Materials and Method: In the present retrospective study, the collected data consisted of age, gender, lesion location, and the clinical and histopathological diagnoses of all the biopsy samples diagnosed in 23 years (1997–2020). The data were analyzed with SPSS 22, using the chi-squared test and ANOVA (p< 0.05).
Results: From 2092 lesions with a definite diagnosis, 1202 (57.5%) and 890 (42.5%) cases belonged to female and male patients, respectively. The mean age of the subjects was 39.06±17.71 years, and the most frequent location of the lesions was the buccal mucosa (25.2%). The frequencies and number of non-neoplastic lesions, neoplasms, and premalignant lesions were 84% (n=1758), 13.3% (n=278), and 2.7% (n=56), respectively. Reactive lesions were the most common cases, with 34.6% (n=724), and lichen planus was the most frequent lesion with 18.1% (n=379). Squamous cell carcinoma was the most frequent lesion in patients >70 years of age (27.6 %).

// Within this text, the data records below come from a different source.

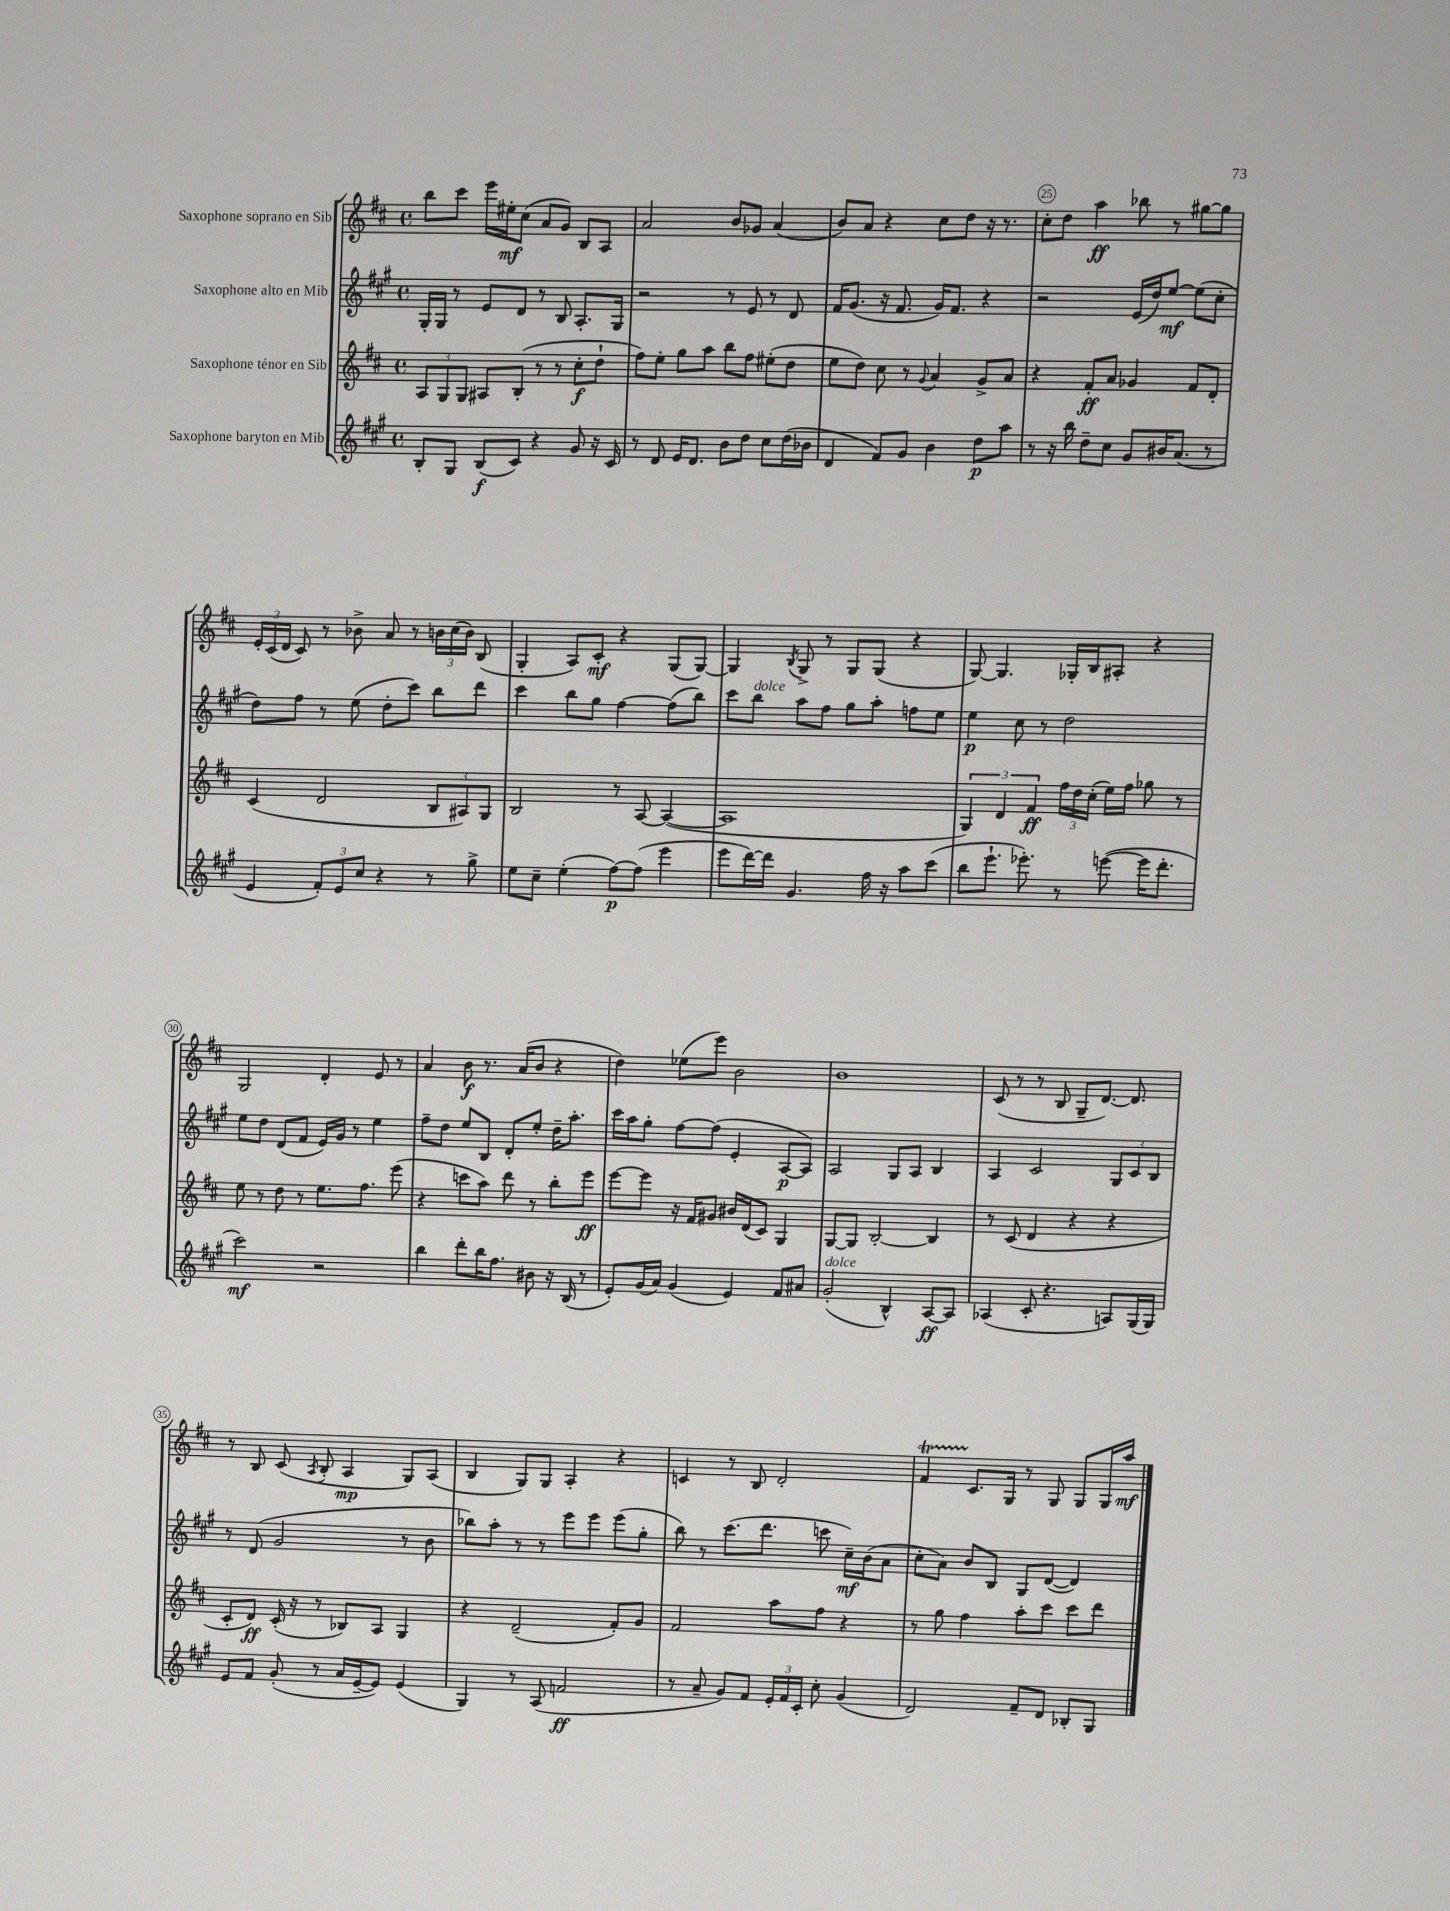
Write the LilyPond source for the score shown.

<<
\new StaffGroup <<
\new Staff = "s0" \with { instrumentName = "Saxophone soprano en Sib" } {
    \clef treble \key d \major \defaultTimeSignature \time 4/4
    \autoBeamOff b''8[ cis'''8] e'''16[ eis''16-.\mf cis''8]( a'8[ g'8]) b8[ a8] |
    a'2 b'8[ ges'8] a'4( |
    b'8[) a'8] r4 cis''8[ d''8] r16 r8. |
    cis''8[-. d''8] a''4\ff bes''8 r8 gis''8[~ gis''8] |
    \tuplet 3/2 { e'16[-. cis'16( d'16] } cis'8) r8 bes'8-> a'8 r8 \tuplet 3/2 { b'16[ cis''16( b'16]) } b8( |
    g4-. a8[) cis'8]-.\mf r4 g8[( g8]~) |
    g4 \acciaccatura { b8 } g8-> r8 g8[ g8]( r4 |
    g8~) g4. ges16[-. b16 ais8]-. r4 |
    g2 d'4-. e'8 r8 |
    a'4 b'8\f r8. a'16[( b'8] r4 |
    d''4) ees''8[( e'''8]) b'2 |
    b'1 |
    cis'8( r8 r8 b8 g8[-- d'8.]~) d'8. |
    r8 b8 cis'8( \acciaccatura { a8 } b8-. a4\mp g8[) a8]( |
    b4 g8[) g8] a4-. r4 |
    c'4 r8 b8 d'2-. |
    fis'4\startTrillSpan cis'8.[\stopTrillSpan g16] r8 g8 g8[ g16 a''16]\mf \bar "|." |
}
\new Staff = "s1" \with { instrumentName = "Saxophone alto en Mib" } {
    \clef treble \key a \major \defaultTimeSignature \time 4/4
    \autoBeamOff gis16[-. gis16] r8 e'8[ d'8] r8 b8 a8.[-. gis16] |
    r2 r8 e'8 r8 d'8 |
    fis'16[ gis'8.]( r16 fis'8. gis'16[) fis'8.] r4 |
    r2 e'16[( d''16) e''8]~\mf e''8[( cis''8]-. |
    d''8[) fis''8] r8 e''8( d''8[-. cis'''8]) b''8[ d'''8] |
    cis'''4 b''8[ gis''8] fis''4~ fis''8[( b''8]) |
    cis'''8[ b''8]^\markup { \italic "dolce" } a''8[ fis''8] gis''8[ a''8]-. f''8[ e''8] |
    e''4\p cis''8 r8 d''2 |
    e''8[ d''8] d'8[( fis'8] e'16[) gis'16] r8 e''4 |
    fis''8[-- d''8] e''8[ b8] d'8[-. e''8]-. d''16[-- a''8.]-. |
    cis'''16[ a''16 gis''8]-. fis''8[~ fis''8]( e'4-. a8[~\p a8]) |
    a2 gis8[ a8] b4 |
    a4 cis'2 \tuplet 3/2 { gis8[ cis'8 b8] } |
    r8 d'8( gis'2 r8 b'8 |
    bes''8[) a''8]-. r8 r8 e'''8[ e'''8] e'''8[( gis''8]-. |
    b''8) r8 cis'''8.[( d'''8.] c'''8 cis''16[--\mf) b'16( a'8] |
    cis''8[-. a'8]) b'8[ b8] gis8[ d'8]~( d'4) \bar "|." |
}
\new Staff = "s2" \with { instrumentName = "Saxophone ténor en Sib" } {
    \clef treble \key d \major \defaultTimeSignature \time 4/4
    \autoBeamOff \tuplet 3/2 { a8[ g8 g8] } ais8[ b8]-.( r8 r8 cis''8[-.\f d''8]-! |
    fis''8[) e''8]-. g''8[ a''8] b''8[ fis''8] eis''8[-.( d''8] |
    e''8[ d''8]) cis''8 r8 \appoggiatura { g'8 } a'4 g'8[-> a'8] |
    r4 fis'8[-.\ff a'8] ges'4 fis'8[ d'8]-. |
    cis'4( d'2 \tuplet 3/2 { b8[ ais8) g8] } |
    b2 r8 a8~ a4~( |
    a1 |
    \tuplet 3/2 { g4) d'4 fis'4\ff } \tuplet 3/2 { fis''16[ d''16 cis''16]-.( } e''16[) fis''16] ges''8 r8 |
    e''8 r8 d''8 r8 e''8.[ fis''8.] e'''8( |
    r4 c'''8[ a''8]) d'''8 r8 b''8[-. e'''8]\ff |
    e'''8[~ e'''8] r16 fis'16[ gis'8] bis'16[ d'16( cis'8]) g4 |
    g8[~ g8] b2~-. b4 |
    r8 cis'8( d'4 r4 r4 |
    cis'8[-. d'8]\ff) cis'16-.( r16 r8 bes8[) a8] g4 |
    r4 d'2--( fis'8[-.) g'8] |
    fis'2 a''8[ fis''8] r4 |
    r8 g''8 fis''4 a''8[-. cis'''8] cis'''8[ d'''8] \bar "|." |
}
\new Staff = "s3" \with { instrumentName = "Saxophone baryton en Mib" } {
    \clef treble \key a \major \defaultTimeSignature \time 4/4
    \autoBeamOff b8[-. gis8] b8[\f( cis'8]) r4 gis'8 r16 cis'16 |
    r8 d'8 e'16[ d'8.] b'8[ d''8] cis''8[ d''16( bes'16] |
    d'4 fis'8[) gis'8] b'4 d''8[\p a''8] |
    r8 r16 b''16 d''8[-- cis''8] gis'8[ bis'16 a'8.]( r8 |
    e'4 \tuplet 3/2 { fis'8[-.) e'8 cis''8] } r4 r8 gis''8-> |
    e''8[ cis''8]-- e''4-.( fis''8[~\p) fis''8]( e'''4 |
    e'''8[ d'''16~) d'''16] gis'4. fis''16 r16 a''8[ cis'''8]( |
    b''8[ e'''8.]-! ees'''8.-.) r8 e'''8~( e'''16[ d'''8.]-. |
    cis'''2\mf) r2 |
    b''4 d'''8[-. b''16 fis''8.] bis'8 r16 b16( r8 |
    e'8[-.) gis'16( a'16]) gis'4( e'4) fis'8[ ais'8] |
    gis'2-.^\markup { \italic "dolce" }( b4-^) a8[~\ff a8] |
    aes4( cis'8-. r4. a8[) gis16( gis16]) |
    e'8[ fis'8] gis'8-.( r8 a'16[ e'16~-- e'8]) e'4( |
    gis4) r8 a8( f'2\ff |
    r8 a'8-- gis'8[) fis'8] \tuplet 3/2 { e'16[-. fis'16 cis'16]-. } cis''8-. gis'4( |
    d'2) fis'8[-- d'8] bes8[-. gis8] \bar "|." |
}
>>
>>
\layout { \context { \Score currentBarNumber = #22 \override BarNumber.break-visibility = ##(#f #t #t) barNumberVisibility = #(every-nth-bar-number-visible 5) \override BarNumber.stencil = #(make-stencil-circler 0.1 0.3 ly:text-interface::print) } }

Conclusion: The present study provided useful data on the frequency and distribution of oral lesions over 23 years and made it possible to compare its results with those of studies carried out in other countries. Non-neoplastic lesions were the most common category, and lichen planus, pyogenic granuloma, and irritation fibroma were the most frequent lesions in descending order.